Light Mode

Benedict Cumberbatch forever grateful to the Darjeeling monks who shared life lessons

Benedict Cumberbatch will always be grateful to the Buddhist monks who took him in when he was 19.
The actor spent five months teaching in a monastery in Darjeeling and admits that although he wasn’t paid, it was a very rich experience.
“It was in an exiled Tibetan community, just outside of Darjeeling, on the border. It was a little hill station town,” Benedict tells pal Thom Yorke as part of a chat for Interview magazine. “I was one of five teachers who had done a training course. It was extraordinary, but it was quite an isolated experience.
“I spent half a year working odd jobs to build up funds for the airfare and to pay for the course. You’re not paid for the teaching; you’re paid in experience. You’re surrounded by the monks and their lives.
“It was a small monastery, and the top floor was the temple. I was living on the bottom floor, which was pretty damp and had huge spiders. I think it was just near the end of the rainy season; I can’t remember, but it was cold. And because it was so high up, you would open your window, and the clouds were like dry ice rolling across your desk. Nature was ever present; that was gobsmackingly beautiful, as was the spirit and nature and philosophy and way of life of these monks.”
The actor quickly became obsessed with the monks and wanted to learn everything he could from them: “I was so curious to know what the hell they were chanting, why they were doing what they were doing, and how to do it myself. I was like, ‘How do I go further into this world?’ After the course, I did a two-week retreat with one of the other teachers.”

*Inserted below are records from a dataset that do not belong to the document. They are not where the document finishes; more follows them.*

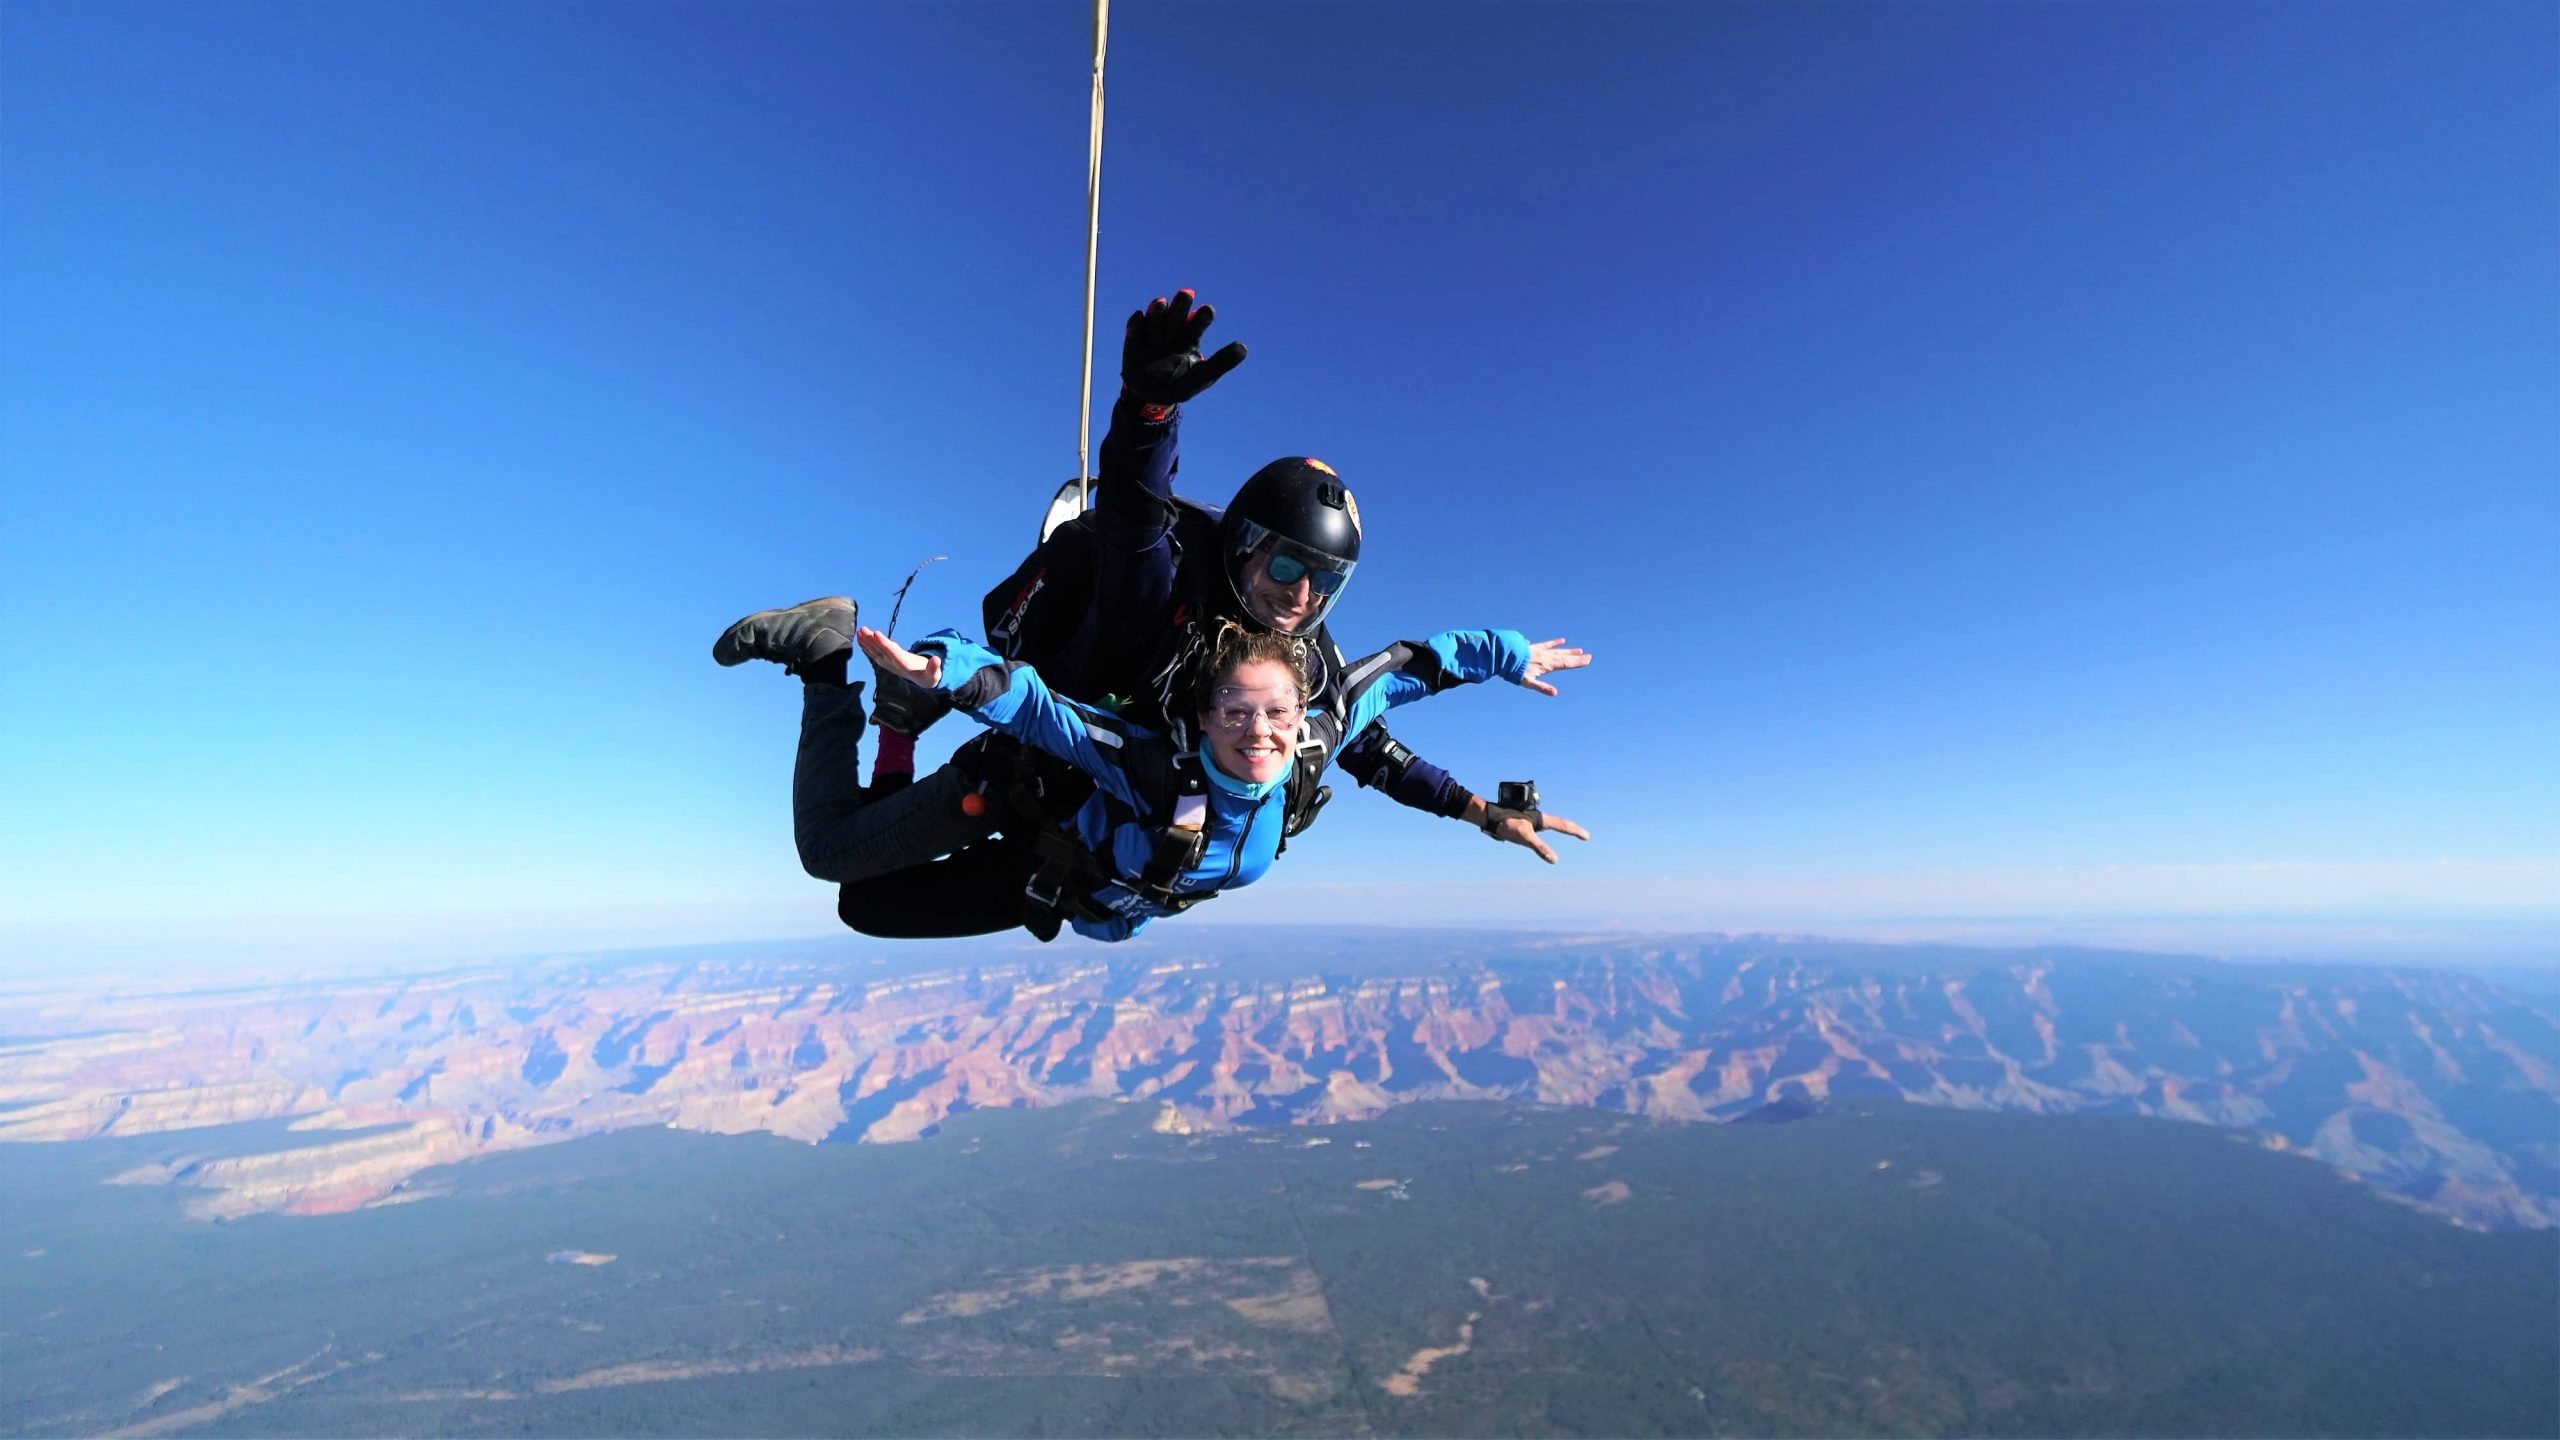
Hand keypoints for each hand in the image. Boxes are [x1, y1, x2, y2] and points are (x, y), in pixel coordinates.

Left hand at [855, 626, 940, 687]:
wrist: (923, 680)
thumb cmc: (929, 676)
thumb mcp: (934, 674)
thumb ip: (935, 668)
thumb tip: (936, 660)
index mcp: (905, 666)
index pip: (892, 653)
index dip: (884, 644)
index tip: (876, 634)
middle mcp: (894, 665)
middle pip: (880, 651)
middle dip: (871, 641)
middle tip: (863, 630)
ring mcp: (889, 663)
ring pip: (875, 652)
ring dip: (866, 642)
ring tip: (860, 631)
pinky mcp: (887, 661)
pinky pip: (874, 653)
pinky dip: (867, 645)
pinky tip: (860, 638)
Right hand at [1121, 288, 1247, 405]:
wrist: (1151, 399)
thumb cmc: (1180, 385)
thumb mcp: (1203, 376)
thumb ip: (1221, 362)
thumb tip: (1243, 348)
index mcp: (1190, 337)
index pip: (1198, 323)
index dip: (1203, 316)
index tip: (1208, 311)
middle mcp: (1172, 332)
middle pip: (1177, 315)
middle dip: (1181, 305)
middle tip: (1187, 293)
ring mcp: (1153, 336)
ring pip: (1156, 319)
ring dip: (1159, 311)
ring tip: (1162, 302)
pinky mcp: (1134, 342)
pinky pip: (1133, 330)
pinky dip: (1135, 324)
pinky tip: (1139, 317)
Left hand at [1482, 803, 1590, 864]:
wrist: (1489, 816)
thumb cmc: (1506, 825)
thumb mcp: (1524, 838)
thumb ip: (1540, 848)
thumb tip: (1555, 860)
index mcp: (1541, 819)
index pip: (1563, 825)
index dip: (1576, 831)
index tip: (1587, 837)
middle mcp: (1537, 817)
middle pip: (1559, 823)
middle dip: (1571, 829)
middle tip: (1582, 834)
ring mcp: (1530, 818)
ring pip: (1549, 823)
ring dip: (1560, 827)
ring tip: (1568, 830)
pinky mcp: (1522, 821)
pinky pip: (1539, 826)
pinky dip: (1546, 829)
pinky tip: (1539, 831)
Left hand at [1519, 638, 1590, 697]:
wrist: (1503, 655)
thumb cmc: (1514, 671)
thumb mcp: (1528, 682)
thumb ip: (1542, 687)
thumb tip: (1555, 693)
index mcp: (1546, 665)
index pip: (1565, 664)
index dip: (1577, 662)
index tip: (1588, 659)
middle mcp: (1545, 657)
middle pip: (1564, 657)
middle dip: (1576, 658)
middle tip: (1588, 656)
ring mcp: (1540, 651)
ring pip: (1557, 651)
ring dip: (1568, 651)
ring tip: (1578, 650)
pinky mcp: (1534, 648)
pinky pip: (1546, 644)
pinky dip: (1554, 643)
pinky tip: (1561, 640)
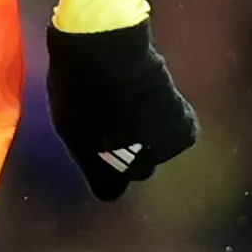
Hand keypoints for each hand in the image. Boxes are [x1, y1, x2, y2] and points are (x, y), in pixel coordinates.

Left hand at [41, 19, 198, 201]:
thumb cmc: (77, 88)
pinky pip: (182, 131)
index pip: (109, 191)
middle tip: (124, 123)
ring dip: (155, 133)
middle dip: (133, 153)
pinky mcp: (182, 132)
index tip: (105, 157)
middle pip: (138, 170)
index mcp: (102, 174)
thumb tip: (92, 147)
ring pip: (161, 149)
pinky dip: (176, 119)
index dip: (107, 174)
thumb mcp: (68, 124)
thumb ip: (84, 145)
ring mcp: (161, 152)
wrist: (107, 61)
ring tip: (142, 103)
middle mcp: (134, 171)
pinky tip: (162, 99)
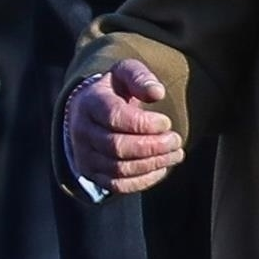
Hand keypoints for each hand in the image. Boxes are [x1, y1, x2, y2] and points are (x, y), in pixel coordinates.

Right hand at [71, 58, 181, 194]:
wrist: (92, 111)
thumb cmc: (115, 91)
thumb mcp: (126, 73)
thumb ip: (141, 77)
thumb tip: (157, 92)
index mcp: (89, 103)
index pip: (114, 117)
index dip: (144, 124)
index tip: (167, 123)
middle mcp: (82, 131)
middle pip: (117, 147)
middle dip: (153, 146)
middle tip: (176, 140)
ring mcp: (85, 155)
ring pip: (119, 169)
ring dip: (153, 164)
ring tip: (176, 153)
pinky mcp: (93, 174)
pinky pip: (118, 185)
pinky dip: (143, 180)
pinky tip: (162, 167)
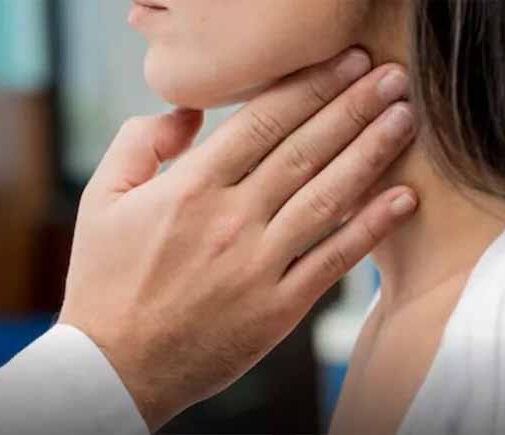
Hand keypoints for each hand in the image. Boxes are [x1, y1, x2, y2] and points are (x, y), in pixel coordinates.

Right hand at [59, 48, 416, 430]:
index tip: (343, 63)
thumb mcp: (101, 199)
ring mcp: (259, 266)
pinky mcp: (278, 309)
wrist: (115, 365)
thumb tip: (186, 113)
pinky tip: (401, 197)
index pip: (262, 122)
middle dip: (353, 106)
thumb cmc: (105, 281)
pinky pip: (333, 261)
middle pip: (305, 150)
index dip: (309, 86)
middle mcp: (231, 220)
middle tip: (390, 77)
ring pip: (328, 197)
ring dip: (372, 153)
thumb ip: (139, 142)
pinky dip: (371, 227)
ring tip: (404, 119)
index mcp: (189, 189)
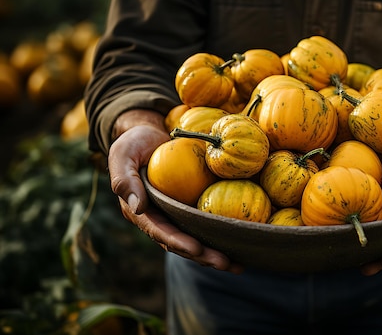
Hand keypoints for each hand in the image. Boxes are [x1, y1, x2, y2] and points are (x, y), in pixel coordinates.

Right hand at [108, 110, 242, 272]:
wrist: (149, 133)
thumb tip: (138, 207)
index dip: (178, 242)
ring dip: (215, 253)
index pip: (160, 231)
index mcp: (141, 212)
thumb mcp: (123, 155)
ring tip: (238, 264)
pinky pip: (206, 221)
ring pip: (196, 238)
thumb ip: (125, 180)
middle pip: (181, 243)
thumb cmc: (134, 143)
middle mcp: (159, 218)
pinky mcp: (190, 205)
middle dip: (202, 256)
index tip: (196, 249)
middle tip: (225, 264)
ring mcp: (176, 214)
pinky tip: (241, 240)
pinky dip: (221, 232)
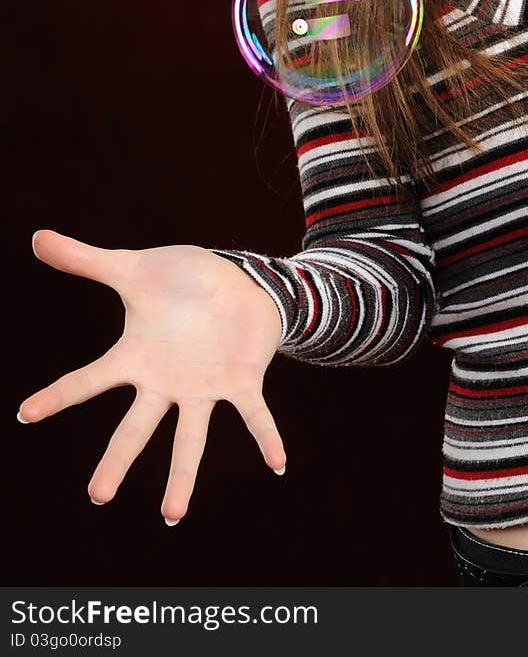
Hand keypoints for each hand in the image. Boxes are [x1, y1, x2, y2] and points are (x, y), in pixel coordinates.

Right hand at [18, 230, 285, 523]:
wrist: (237, 279)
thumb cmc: (182, 279)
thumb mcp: (132, 268)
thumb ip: (87, 260)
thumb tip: (35, 237)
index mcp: (137, 357)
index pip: (89, 379)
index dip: (58, 394)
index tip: (25, 413)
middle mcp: (167, 382)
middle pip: (136, 427)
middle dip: (118, 460)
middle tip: (98, 496)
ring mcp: (204, 387)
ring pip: (190, 438)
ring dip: (182, 475)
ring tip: (172, 514)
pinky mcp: (242, 381)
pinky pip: (255, 415)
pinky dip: (267, 438)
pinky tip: (278, 464)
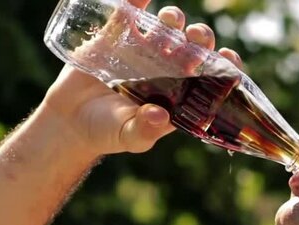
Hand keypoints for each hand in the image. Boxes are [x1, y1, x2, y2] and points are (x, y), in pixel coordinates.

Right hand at [42, 0, 242, 155]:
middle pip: (193, 46)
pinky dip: (137, 0)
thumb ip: (145, 130)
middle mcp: (166, 69)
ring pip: (167, 27)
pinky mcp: (117, 37)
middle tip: (196, 38)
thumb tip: (159, 116)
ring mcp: (143, 51)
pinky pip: (130, 13)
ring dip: (174, 19)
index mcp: (178, 93)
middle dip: (201, 37)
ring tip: (170, 21)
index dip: (223, 65)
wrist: (70, 122)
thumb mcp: (130, 137)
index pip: (210, 76)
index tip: (228, 57)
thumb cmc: (107, 133)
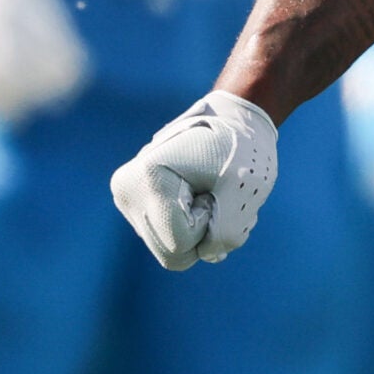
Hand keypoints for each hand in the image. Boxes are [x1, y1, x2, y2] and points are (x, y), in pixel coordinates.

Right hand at [111, 90, 279, 270]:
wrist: (234, 120)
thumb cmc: (242, 148)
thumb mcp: (246, 189)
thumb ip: (227, 232)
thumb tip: (208, 253)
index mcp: (147, 177)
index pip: (179, 244)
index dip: (209, 223)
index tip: (216, 186)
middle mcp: (127, 189)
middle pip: (171, 253)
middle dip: (205, 230)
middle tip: (215, 192)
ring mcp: (129, 198)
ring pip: (172, 249)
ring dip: (202, 228)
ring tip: (210, 192)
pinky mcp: (138, 205)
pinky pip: (171, 239)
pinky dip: (195, 226)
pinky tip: (202, 196)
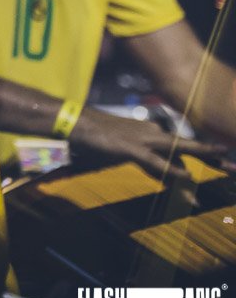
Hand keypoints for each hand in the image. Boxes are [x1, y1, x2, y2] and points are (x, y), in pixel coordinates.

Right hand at [70, 107, 228, 186]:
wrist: (76, 121)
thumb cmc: (95, 132)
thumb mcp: (122, 143)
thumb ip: (141, 154)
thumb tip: (155, 168)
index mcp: (149, 131)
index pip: (179, 145)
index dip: (200, 152)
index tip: (220, 158)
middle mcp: (151, 133)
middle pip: (186, 145)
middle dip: (210, 154)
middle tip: (231, 164)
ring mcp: (142, 139)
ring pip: (178, 150)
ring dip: (202, 157)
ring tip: (223, 165)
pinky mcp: (130, 148)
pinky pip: (155, 161)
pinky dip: (172, 169)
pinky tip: (186, 176)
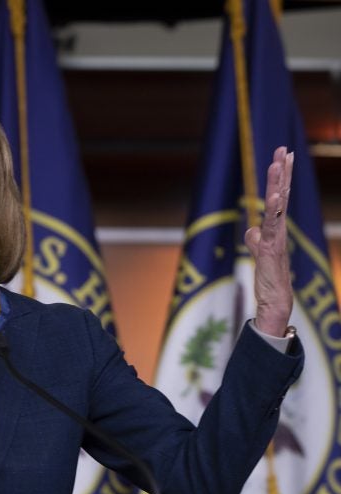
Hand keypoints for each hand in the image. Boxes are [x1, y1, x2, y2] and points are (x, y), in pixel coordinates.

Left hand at [244, 147, 293, 336]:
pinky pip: (273, 226)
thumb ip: (255, 239)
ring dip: (278, 183)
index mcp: (275, 228)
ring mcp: (277, 238)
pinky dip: (275, 210)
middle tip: (283, 148)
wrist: (275, 301)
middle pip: (282, 195)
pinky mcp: (271, 248)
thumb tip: (251, 230)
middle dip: (282, 172)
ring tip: (278, 162)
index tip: (283, 155)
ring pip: (278, 206)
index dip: (281, 177)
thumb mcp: (258, 253)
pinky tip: (276, 195)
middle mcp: (279, 229)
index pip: (279, 197)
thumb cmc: (269, 278)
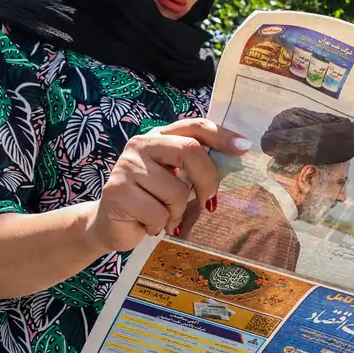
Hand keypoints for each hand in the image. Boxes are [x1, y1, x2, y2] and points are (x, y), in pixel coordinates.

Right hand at [88, 118, 250, 251]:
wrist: (109, 225)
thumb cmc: (150, 202)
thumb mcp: (175, 180)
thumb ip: (196, 168)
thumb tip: (237, 160)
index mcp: (159, 136)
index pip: (195, 127)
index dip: (222, 136)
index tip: (243, 148)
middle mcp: (141, 144)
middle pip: (190, 151)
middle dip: (208, 180)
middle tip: (210, 203)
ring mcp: (127, 166)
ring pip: (177, 191)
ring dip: (176, 213)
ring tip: (162, 217)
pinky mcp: (117, 191)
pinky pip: (159, 213)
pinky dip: (160, 225)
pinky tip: (146, 224)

But there were some things about the experience he really didn’t enjoy – he got very little sleep every night and ate mainly porridge and “a little stew”.
“That part of the retreat was intense. We were with the monks – my God, what discipline they had. It was revelatory. There are these stories and parables and tools with which to channel your focus and meditation and practice, and begin the path to enlightenment.
“(But) it was massive. I really cannot get over the generosity of our teacher. He said, ‘Don’t punish yourself. You’re going to be a student at a university in the north of England. You need to have your experiences and have your fun, and not judge yourself. Don’t live in guilt and regret’.”